The law of mass action enables us to calculate blood pH:
pH = pK'+ log ([HCO3-]/(alpha*PCO2))
pK' is a constant with a value of 6.1 in plasma
alpha is the solubility coefficient, relating PCO2 in mm Hg to [CO2] in mM/L, having a value in plasma at 37*C of 0.03.
This equation means that pH will be defined by the ratio of HCO3- to alpha*PCO2.
Any normal ratio of HCO3- to alpha*PCO2 will give a normal pH regardless of whether both HCO3- and alpha* PCO2 are normal, both are proportionally low, or both are proportionally high.
The normal ratio of [HCO3-] to alpha*PCO2 is 20:1, i.e., normal plasma [HCO3-] is 24 mM per L, PCO2 is 40 mm Hg and CO2 solubility alpha is 0.03 mM/L/mm Hg.

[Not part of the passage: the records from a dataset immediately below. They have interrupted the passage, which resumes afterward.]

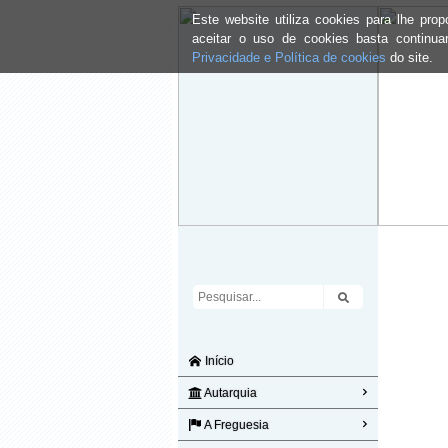
Este website utiliza cookies para lhe pr
aceitar o uso de cookies basta continu
Privacidade e Política de cookies
do site.
Início
Autarquia
A Freguesia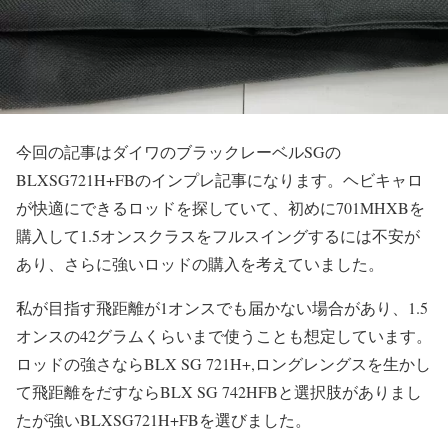
今回の記事はダイワのブラックレーベルSGの
BLXSG721H+FBのインプレ記事になります。ヘビキャロ
が快適にできるロッドを探していて、初めに701MHXBを
購入して1.5オンスクラスをフルスイングするには不安が
あり、さらに強いロッドの購入を考えていました。
私が目指す飛距離が1オンスでも届かない場合があり、1.5
オンスの42グラムくらいまで使うことも想定しています。
ロッドの強さならBLX SG 721H+,ロングレングスを生かし
て飛距離をだすならBLX SG 742HFBと選択肢がありまし
たが強いBLXSG721H+FBを選びました。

An acute metabolic acidosis, caused, for example, by a sudden, exercise-induced increase in [lactic acid], results in a reduction of arterial [HCO3-].
The consequent fall in pH leads to a rapid stimulation of Ve, causing PaCO2 to decrease, ideally until the ratio [HCO3-] / PaCO2 is returned to normal and pH is therefore restored.
Similarly, for an acute metabolic alkalosis (i.e., pH acutely increased, causing [HCO3-] to rise), Ve should be reduced sufficiently to cause PaCO2 to rise until [HCO3-] / PaCO2 is returned towards normal.
Arterial pH may also be affected by respiratory acid-base disturbances; i.e., resulting from ventilatory control mechanisms.
If, for example, PaCO2 is caused to rise owing to alveolar hypoventilation, [HCO3-] / PaCO2 - and hence pH - will be low.
This condition is an acute respiratory acidosis, and is compensated for by renal retention of HCO3- (a process that may take several days to complete).
Similarly, acute reduction in PaCO2 - consequent, for example, to hypoxemia or voluntary hyperventilation - induces an acute respiratory alkalosis.
Renal mechanisms compensate by increasing the excretion of HCO3-, thereby reducing blood [HCO3-] and restoring [HCO3-] / PaCO2 towards normal.
Chronic Lung Disease
Some patients with chronic lung disease exhibit a compensated respiratory acidosis with chronic hypoxemia, hypercapnia, renal HCO3- retention and a relatively normal blood pH.
These patients can become insensitive to the chronically elevated PaCO2 so that their ventilation is predominantly stimulated by hypoxia.
Giving oxygen to correct the hypoxia can reduce ventilatory drive leading to a further increase in PaCO2.
This type of patient typically develops pulmonary hypertension in response to hypoxemia which can lead on to right-sided heart failure (cor pulmonale).